Data for processing START

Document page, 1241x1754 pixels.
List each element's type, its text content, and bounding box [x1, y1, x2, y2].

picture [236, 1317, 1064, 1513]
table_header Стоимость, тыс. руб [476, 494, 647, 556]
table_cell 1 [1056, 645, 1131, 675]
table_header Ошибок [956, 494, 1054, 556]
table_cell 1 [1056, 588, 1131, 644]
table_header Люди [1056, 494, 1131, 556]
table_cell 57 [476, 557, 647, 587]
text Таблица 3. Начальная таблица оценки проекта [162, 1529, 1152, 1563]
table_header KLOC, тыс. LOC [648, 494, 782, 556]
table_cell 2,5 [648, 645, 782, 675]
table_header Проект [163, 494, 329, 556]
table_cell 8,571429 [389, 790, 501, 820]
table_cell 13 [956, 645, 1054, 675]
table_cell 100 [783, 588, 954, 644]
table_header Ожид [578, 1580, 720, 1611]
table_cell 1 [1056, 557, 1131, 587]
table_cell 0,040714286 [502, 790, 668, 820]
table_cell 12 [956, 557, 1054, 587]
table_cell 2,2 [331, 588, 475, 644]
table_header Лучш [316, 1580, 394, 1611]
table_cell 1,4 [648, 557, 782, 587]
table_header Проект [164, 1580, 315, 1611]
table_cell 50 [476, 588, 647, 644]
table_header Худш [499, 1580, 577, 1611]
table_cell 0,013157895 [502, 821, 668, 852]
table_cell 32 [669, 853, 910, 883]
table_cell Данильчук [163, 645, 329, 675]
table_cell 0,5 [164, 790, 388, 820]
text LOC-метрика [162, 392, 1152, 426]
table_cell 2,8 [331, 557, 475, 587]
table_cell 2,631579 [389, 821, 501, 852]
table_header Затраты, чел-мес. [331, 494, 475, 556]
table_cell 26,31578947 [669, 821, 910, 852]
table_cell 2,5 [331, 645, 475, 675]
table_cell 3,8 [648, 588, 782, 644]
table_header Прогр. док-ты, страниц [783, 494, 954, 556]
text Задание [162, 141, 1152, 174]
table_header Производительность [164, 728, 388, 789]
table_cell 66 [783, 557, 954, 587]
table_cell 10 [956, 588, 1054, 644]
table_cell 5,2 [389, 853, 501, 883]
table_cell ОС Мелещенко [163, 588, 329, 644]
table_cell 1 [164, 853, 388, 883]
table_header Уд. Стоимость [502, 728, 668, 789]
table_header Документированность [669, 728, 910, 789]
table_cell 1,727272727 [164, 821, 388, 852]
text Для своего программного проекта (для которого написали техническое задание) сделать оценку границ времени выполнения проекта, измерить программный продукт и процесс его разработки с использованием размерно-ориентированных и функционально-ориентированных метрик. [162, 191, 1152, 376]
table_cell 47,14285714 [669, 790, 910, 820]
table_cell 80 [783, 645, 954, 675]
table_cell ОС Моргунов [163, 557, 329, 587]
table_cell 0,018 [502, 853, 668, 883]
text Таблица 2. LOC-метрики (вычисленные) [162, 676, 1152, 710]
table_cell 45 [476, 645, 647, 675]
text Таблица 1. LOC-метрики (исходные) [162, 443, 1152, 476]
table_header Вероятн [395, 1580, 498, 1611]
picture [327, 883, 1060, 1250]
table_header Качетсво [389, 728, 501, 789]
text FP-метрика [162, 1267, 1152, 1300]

Data for processing END

_What you will do_
Output every entry exactly as it appears.

_Output below_
Document page, 1241x1754 pixels.
List each element's type, its text content, and bounding box [x1, y1, x2, y2].

picture [236, 1317, 1064, 1513]
table_header Стоимость, тыс. руб [476, 494, 647, 556]
table_cell 1 [1056, 645, 1131, 675]
table_header Ошибок [956, 494, 1054, 556]
table_cell 1 [1056, 588, 1131, 644]
table_header Люди [1056, 494, 1131, 556]
table_cell 57 [476, 557, 647, 587]
text Таблица 3. Начальная таблица оценки проекта [162, 1529, 1152, 1563]
table_header KLOC, тыс. LOC [648, 494, 782, 556]
table_cell 2,5 [648, 645, 782, 675]
table_header Проект [163, 494, 329, 556]
table_cell 8,571429 [389, 790, 501, 820]
table_cell 13 [956, 645, 1054, 675]
table_cell 100 [783, 588, 954, 644]
table_header Ожид [578, 1580, 720, 1611]
table_cell 1 [1056, 557, 1131, 587]
table_cell 0,040714286 [502, 790, 668, 820]
table_cell 12 [956, 557, 1054, 587]
table_cell 2,2 [331, 588, 475, 644]
table_header Лучш [316, 1580, 394, 1611]
table_cell 1,4 [648, 557, 782, 587]
table_header Проект [164, 1580, 315, 1611]
table_cell 50 [476, 588, 647, 644]
table_header Худш [499, 1580, 577, 1611]
table_cell 0,013157895 [502, 821, 668, 852]
table_cell 32 [669, 853, 910, 883]
table_cell Данильчук [163, 645, 329, 675]
table_cell 0,5 [164, 790, 388, 820]
text LOC-метрика [162, 392, 1152, 426]
table_cell 2,8 [331, 557, 475, 587]
table_cell 2,631579 [389, 821, 501, 852]
table_header Затраты, чел-мес. [331, 494, 475, 556]
table_cell 26,31578947 [669, 821, 910, 852]
table_cell 2,5 [331, 645, 475, 675]
table_cell 3,8 [648, 588, 782, 644]
table_header Прогр. док-ты, страниц [783, 494, 954, 556]
text Задание [162, 141, 1152, 174]
table_header Производительность [164, 728, 388, 789]
table_cell 66 [783, 557, 954, 587]
table_cell 10 [956, 588, 1054, 644]
table_cell 5,2 [389, 853, 501, 883]
table_cell ОС Мелещенко [163, 588, 329, 644]
table_cell 1 [164, 853, 388, 883]
table_header Уд. Стоимость [502, 728, 668, 789]
table_header Документированность [669, 728, 910, 789]
table_cell 1,727272727 [164, 821, 388, 852]
text Для своего программного проекта (для которого написали техническое задание) сделать оценку границ времени выполнения проекта, измерить программный продукт и процесс его разработки с использованием размерно-ориентированных и функционально-ориентированных метрик. [162, 191, 1152, 376]
table_cell 47,14285714 [669, 790, 910, 820]
table_cell 80 [783, 645, 954, 675]
table_cell ОС Моргунов [163, 557, 329, 587]
table_cell 0,018 [502, 853, 668, 883]
text Таблица 2. LOC-метрики (вычисленные) [162, 676, 1152, 710]
table_cell 45 [476, 645, 647, 675]
text Таблица 1. LOC-метрики (исходные) [162, 443, 1152, 476]
table_header Вероятн [395, 1580, 498, 1611]
picture [327, 883, 1060, 1250]
table_header Качетсво [389, 728, 501, 789]
text FP-метрика [162, 1267, 1152, 1300]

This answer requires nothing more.